¡Hola hola gourmeters! Hay restaurantes que se hacen querer desde el primer sorbo. En una Barcelona donde las novedades gastronómicas aparecen y desaparecen con la misma velocidad que los stories de Instagram, cuesta encontrar un lugar que te sorprenda de verdad, que te haga sentir que estás descubriendo algo. En Tortuga, en la Gran Via 710, esto ocurre. Sin artificios ni pretensiones excesivas, este local ofrece cocina creativa, juguetona y honesta, que combina técnica e intuición. Y sí: es de esos sitios donde sales con la sensación de haber comido muy bien... y sin que te hayan vaciado el bolsillo.
El proyecto lleva la firma del chef Pedro González, un cocinero formado entre Barcelona y São Paulo, donde también dirige un restaurante hermano con el mismo nombre. Su propuesta es global, de mirada amplia y sin fronteras: platos con acento asiático, latino y mediterráneo conviven con naturalidad en una carta que parece diseñada para compartir, brindar y disfrutar sin prisa. Y antes de empezar a comer, un aviso: aquí los cócteles tienen protagonismo propio.
Un brindis antes del festín. Abrimos con un espresso martini que llega frío y sedoso, con la dosis justa de café y dulzor, y un amaretto sour espectacular: equilibrado, con aquel punto de acidez de la lima y la textura amable que da la aquafaba.
El viaje arranca con unas bolas de tapioca con queso de Mahón y salsa de guindilla. La tapioca —obtenida de la yuca o mandioca, muy común en Brasil y el sudeste asiático— se convierte en un bocado crujiente y ligero, que funde el corazón elástico del queso y despierta el paladar con el punto picante de la guindilla. Es un snack de aquellos que podrían crear adicción: divertido, caliente, sabroso y equilibrado.
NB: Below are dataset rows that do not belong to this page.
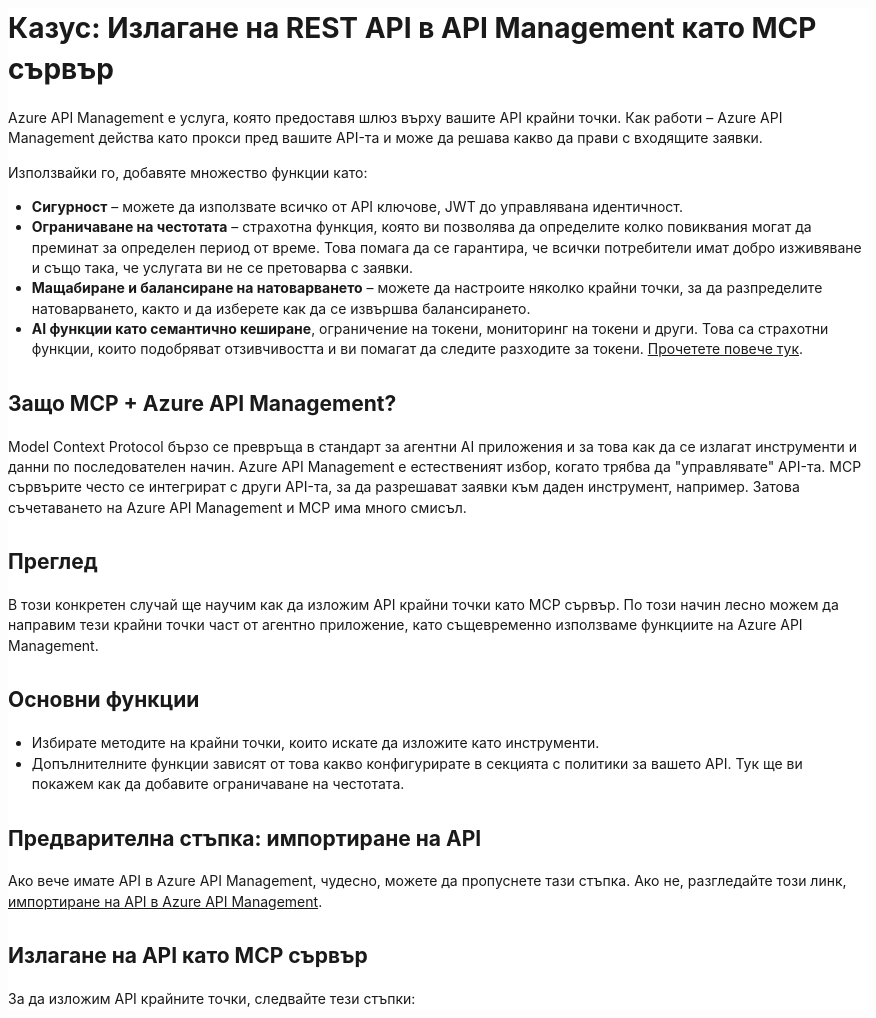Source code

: 
# Казус: Излагане на REST API в API Management като MCP сървър

Azure API Management е услуга, която предоставя шлюз върху вашите API крайни точки. Как работи – Azure API Management действа като прокси пред вашите API-та и може да решава какво да прави с входящите заявки.

Използвайки го, добавяте множество функции като:

- **Сигурност** – можете да използвате всичко от API ключове, JWT до управлявана идентичност.
- **Ограничаване на честотата** – страхотна функция, която ви позволява да определите колко повиквания могат да преминат за определен период от време. Това помага да се гарантира, че всички потребители имат добро изживяване и също така, че услугата ви не се претоварва с заявки.
- **Мащабиране и балансиране на натоварването** – можете да настроите няколко крайни точки, за да разпределите натоварването, както и да изберете как да се извършва балансирането.
- **AI функции като семантично кеширане**, ограничение на токени, мониторинг на токени и други. Това са страхотни функции, които подобряват отзивчивостта и ви помагат да следите разходите за токени. [Прочетете повече тук](https://learn.microsoft.com/en-us/azure/api-management/genai-gateway-capabilities).

## Защо MCP + Azure API Management?

Model Context Protocol бързо се превръща в стандарт за агентни AI приложения и за това как да се излагат инструменти и данни по последователен начин. Azure API Management е естественият избор, когато трябва да "управлявате" API-та. MCP сървърите често се интегрират с други API-та, за да разрешават заявки към даден инструмент, например. Затова съчетаването на Azure API Management и MCP има много смисъл.

## Преглед

В този конкретен случай ще научим как да изложим API крайни точки като MCP сървър. По този начин лесно можем да направим тези крайни точки част от агентно приложение, като същевременно използваме функциите на Azure API Management.

## Основни функции

- Избирате методите на крайни точки, които искате да изложите като инструменти.
- Допълнителните функции зависят от това какво конфигурирате в секцията с политики за вашето API. Тук ще ви покажем как да добавите ограничаване на честотата.

## Предварителна стъпка: импортиране на API

Ако вече имате API в Azure API Management, чудесно, можете да пропуснете тази стъпка. Ако не, разгледайте този линк, [импортиране на API в Azure API Management](https://learn.microsoft.com/en-us/azure/api-management/import-and-publish#import-and-publish-a-backend-api).

## Излагане на API като MCP сървър

За да изложим API крайните точки, следвайте тези стъпки:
Una ensalada que te hará soñar
Después llega una panceta de cerdo de esas que hacen cerrar los ojos. Es tiernísima, melosa, con una capa externa ligeramente crujiente. El plato juega con contrastes: el pan bao frito —sorprendentemente crujiente por fuera y esponjoso por dentro—, una base de puré de manzana que aporta dulzor y frescor, y un chili rojo encima que, a pesar de su apariencia, no pica. Es un plato generoso, de esos que piden pan (aunque sea metafórico), y que resume muy bien la filosofía del restaurante: sabor potente y placer inmediato.
La siguiente parada es el pollo frito estilo japonés o coreano. En Asia, el pollo frito es casi una religión, y aquí se entiende por qué: carne tiernísima, rebozado fino y crujiente, y un kimchi blanco que le da un contrapunto de frescura. El kimchi, por cierto, es una preparación coreana de col o verduras fermentadas con especias; en su versión “blanca”, sin picante, el resultado es más suave, pero mantiene el toque ácido. El conjunto es equilibrado y delicioso.

Las vieiras con vinagre y salsa de setas son un ejercicio de sutileza. Aquí no hay fuegos artificiales, sino respeto por el producto y una cocción precisa que mantiene la dulzura natural del marisco. El vinagre aporta un toque de tensión, y la salsa de setas, profunda y terrosa, redondea el conjunto. Es un plato para comer lentamente, para apreciar cómo cada ingrediente encuentra su lugar.
Una pasta que ya querrían hacer muchos italianos
Y llega la joya de la corona: una pasta con pescado que, si la compartes, probablemente te arrepentirás de haberlo hecho. La salsa —hecha con mantequilla y soja— es puro umami. Encima, huevas de salmón y de pez volador, que explotan en la boca y convierten cada bocado en una pequeña fiesta sensorial. Las más pequeñas se mezclan con la pasta y le dan una textura crujiente, mientras que las grandes estallan con sabor salino. Es un plato que, además de muy bueno, es muy divertido.

Finalmente, llegan los postres: Dulces sueños, una creación del chef. Se presenta como una composición casi escultórica: esponja de almendra, mousse de chocolate, caramelo de miso, helado de pistacho y una tuile de miel que brilla como una pieza de vidrio. Dulce, salado, untuoso y crujiente, es un final perfecto para un menú que no ha tenido ni un solo paso en falso. De esos postres que se recuerdan, porque cierran con elegancia y te dejan con ganas de volver.
El Tortuga es, en definitiva, un restaurante que consigue aquello que muchos buscan y pocos encuentran: sorprender sin complicar, ofrecer cocina de autor sin perder naturalidad y, sobre todo, hacerte sentir que cada euro ha valido la pena. Y no lo olvidéis, la relación calidad-precio es excepcional. ¡Hasta pronto gourmeters!